Костя стал задерживаться. Сначала на час. Потом – до ночи.

– Костик, ужин стынет. Ты где? – звонила я ему, когда он не приходил в привычное время.

– Прости, Вер. Работа. Аврал.

Его голос был в это время плоским, не знаю, как объяснить… Выцветшим, как старая фотография. А потом его настроения стали меняться с капризной скоростью. То он хохотал над ерундой, и смех его звенел неестественно, истерично. То погружался в молчание – густое, утробное, которое можно было резать ножом и намазывать на хлеб. Оно давило на виски, это молчание.

Я списывала на усталость: он муж, отец, добытчик. Пока однажды не полезла на антресоль за зимними свитерами.

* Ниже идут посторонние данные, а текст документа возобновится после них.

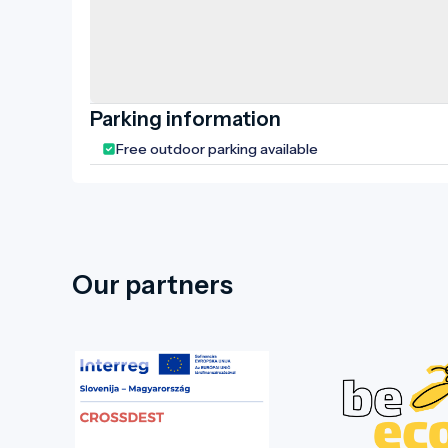
Parking information
Free outdoor parking available
Our partners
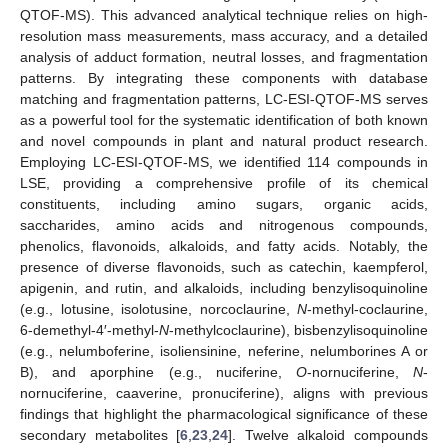
QTOF-MS). This advanced analytical technique relies on high-
resolution mass measurements, mass accuracy, and a detailed
analysis of adduct formation, neutral losses, and fragmentation
patterns. By integrating these components with database
matching and fragmentation patterns, LC-ESI-QTOF-MS serves
as a powerful tool for the systematic identification of both known
and novel compounds in plant and natural product research.
Employing LC-ESI-QTOF-MS, we identified 114 compounds in
LSE, providing a comprehensive profile of its chemical
constituents, including amino sugars, organic acids,
saccharides, amino acids and nitrogenous compounds,
phenolics, flavonoids, alkaloids, and fatty acids. Notably, the
presence of diverse flavonoids, such as catechin, kaempferol,
apigenin, and rutin, and alkaloids, including benzylisoquinoline
(e.g., lotusine, isolotusine, norcoclaurine,
N
-methyl-coclaurine,
6-demethyl-4′-methyl-
N
-methylcoclaurine), bisbenzylisoquinoline
(e.g., nelumboferine, isoliensinine, neferine, nelumborines A or
B), and aporphine (e.g., nuciferine,
O
-nornuciferine,
N
-
nornuciferine, caaverine, pronuciferine), aligns with previous
findings that highlight the pharmacological significance of these
secondary metabolites [
6
,
23
,
24
]. Twelve alkaloid compounds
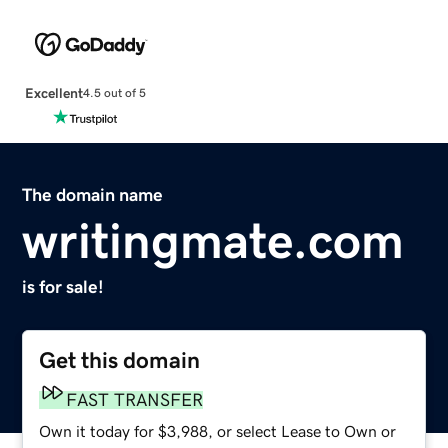
Excellent
4.5 out of 5
The domain name
writingmate.com
is for sale!
Get this domain
FAST TRANSFER
Own it today for $3,988, or select Lease to Own or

Моя рука наткнулась на что-то картонное, шершавое. Я вытащила коробку. Аккуратная, непыльная. Внутри – ровные ряды пузырьков. Маленькие солдатики апокалипсиса. «Амитриптилин». «Ламотриджин». «Галоперидол». Слова, звучащие как заклинания на мертвом языке.

Я ждала его весь вечер. Сидела на кухне, и пузырьки лежали передо мной на столе как обвинение.

Он вошел, усталый, и сразу их увидел.

– Что это, Костя? – спросила я, и мой голос прозвучал как чужой.

Он молчал. Казалось, вечность. Потом сел, опустил голову на руки.

– У меня наследственное заболевание, – прошептал он в ладони. – Неизлечимое. Непредсказуемое. Родители сказали… не говорить тебе. Мы думали, ты испугаешься. Не выйдешь замуж за меня. Я бы этого не пережил.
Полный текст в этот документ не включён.